**About this task:** Keep the lines exact and the pictures out as you repeat the following listing.

───── Data extract

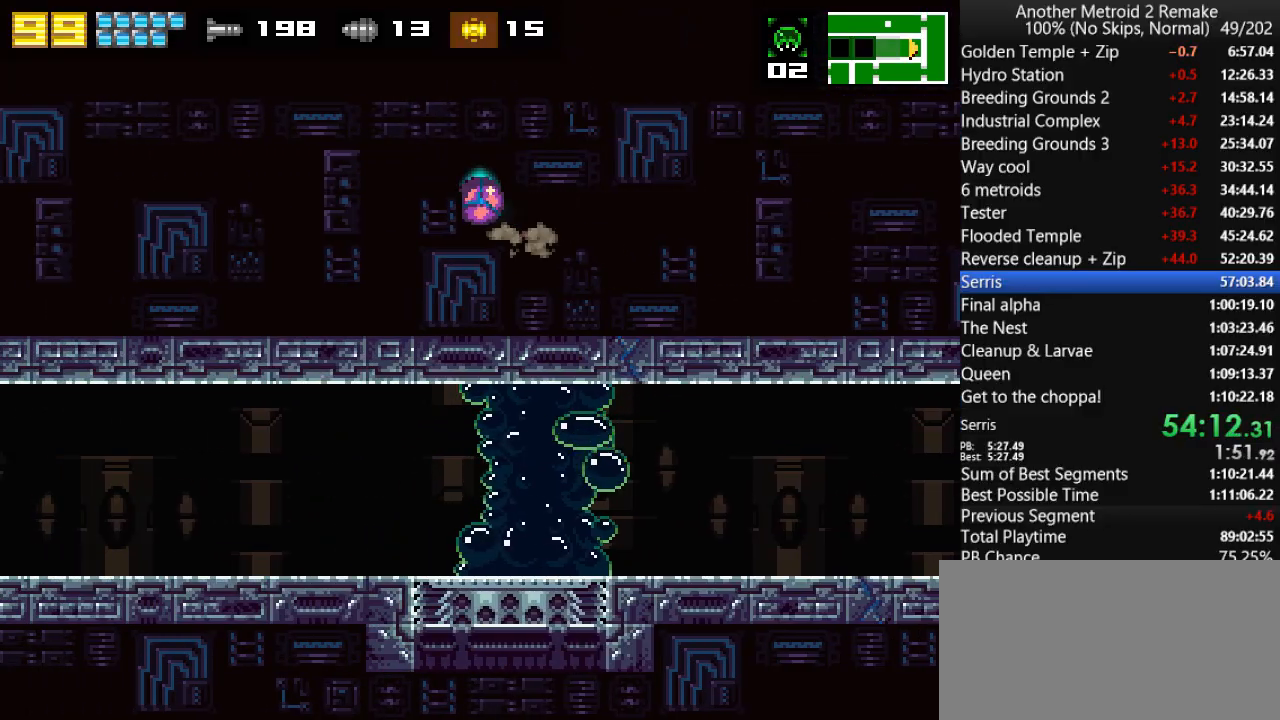
{"keys": ["left"], "events": [[66, "fire", "down"], [116, "jump", "up"], [183, "fire", "up"], [250, "jump", "down"], [383, "jump", "up"], [483, "toggle", "up"]]}
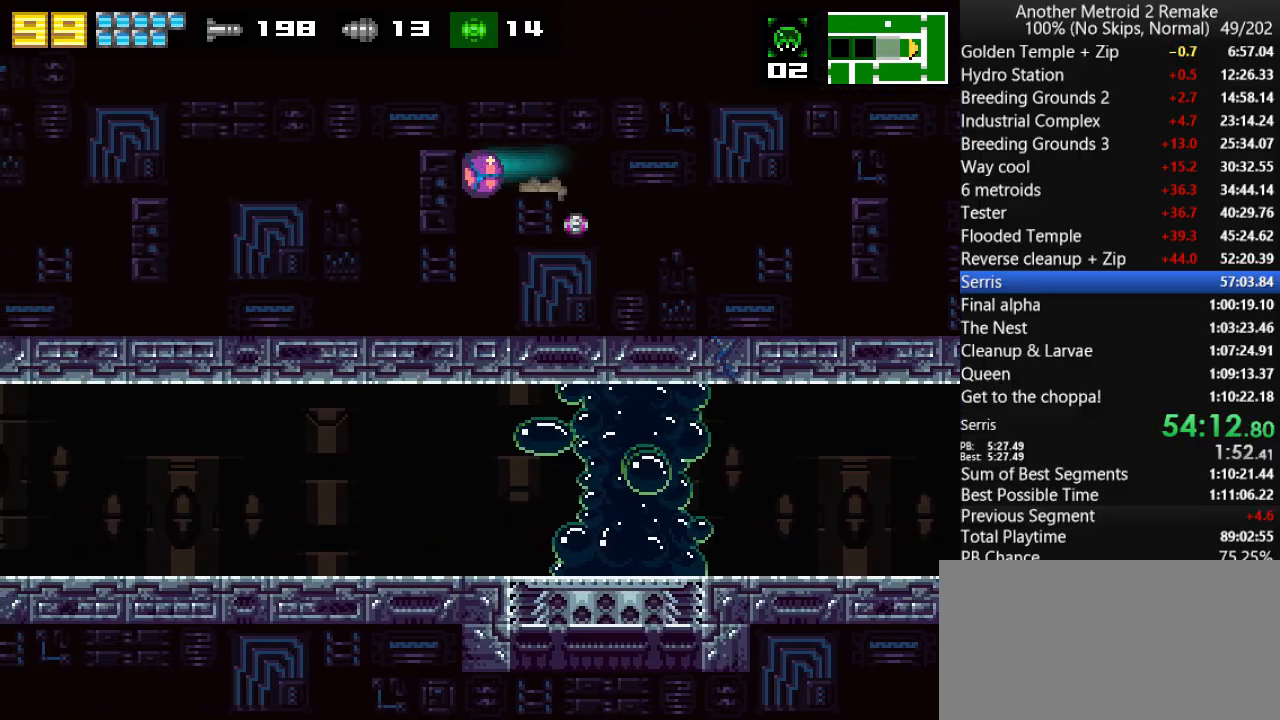
{"keys": ["jump"], "events": [[383, "left", "up"], [466, "jump", "down"]]}
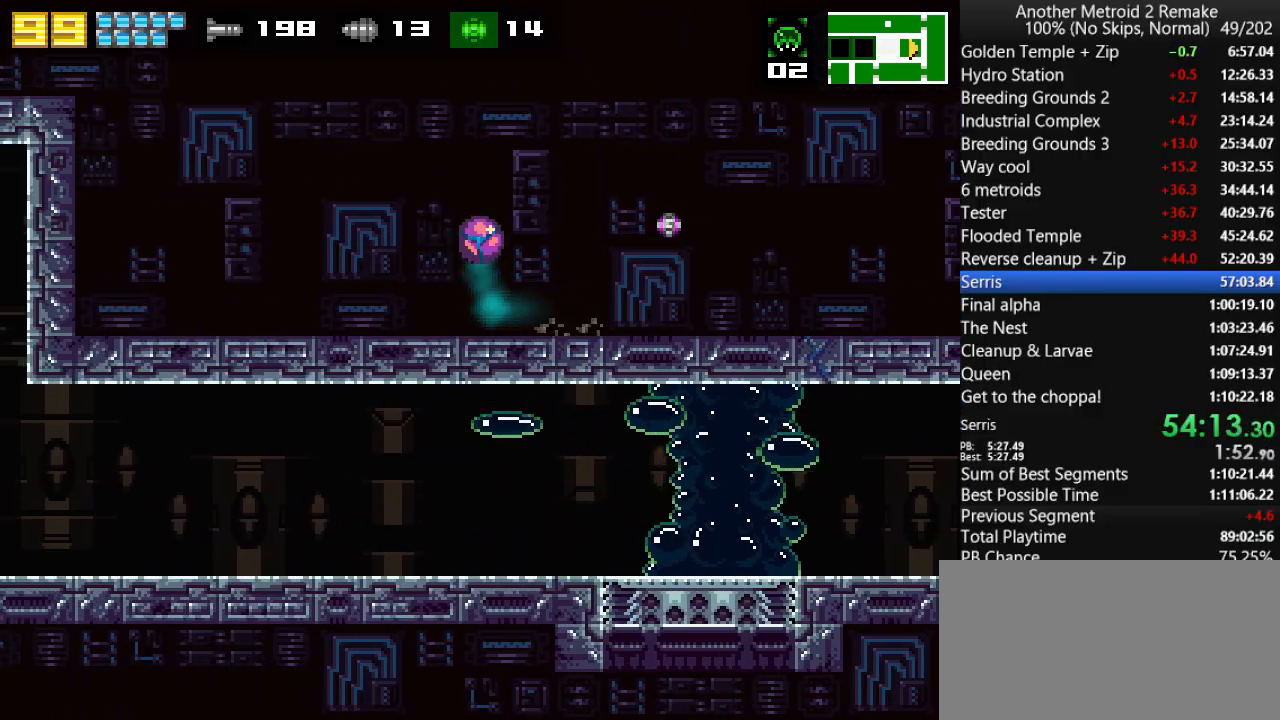
{"keys": ["jump"], "events": [[166, "jump", "up"], [500, "jump", "down"]]}
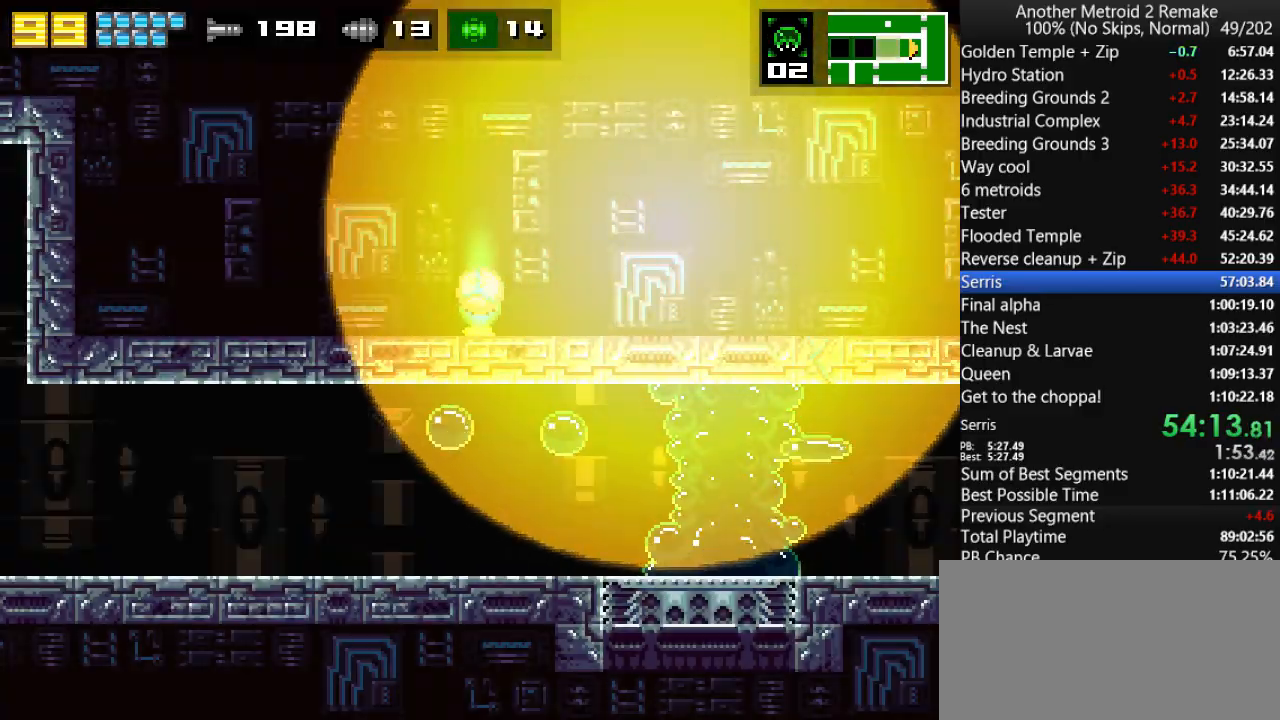
{"keys": ["left"], "events": [[100, "left", "down"], [266, "jump", "up"]]}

──────────

**Output for this exercise:**
{"keys": ["left"], "events": [[66, "fire", "down"], [116, "jump", "up"], [183, "fire", "up"], [250, "jump", "down"], [383, "jump", "up"], [483, "toggle", "up"]]}
{"keys": ["jump"], "events": [[383, "left", "up"], [466, "jump", "down"]]}
{"keys": ["jump"], "events": [[166, "jump", "up"], [500, "jump", "down"]]}
{"keys": ["left"], "events": [[100, "left", "down"], [266, "jump", "up"]]}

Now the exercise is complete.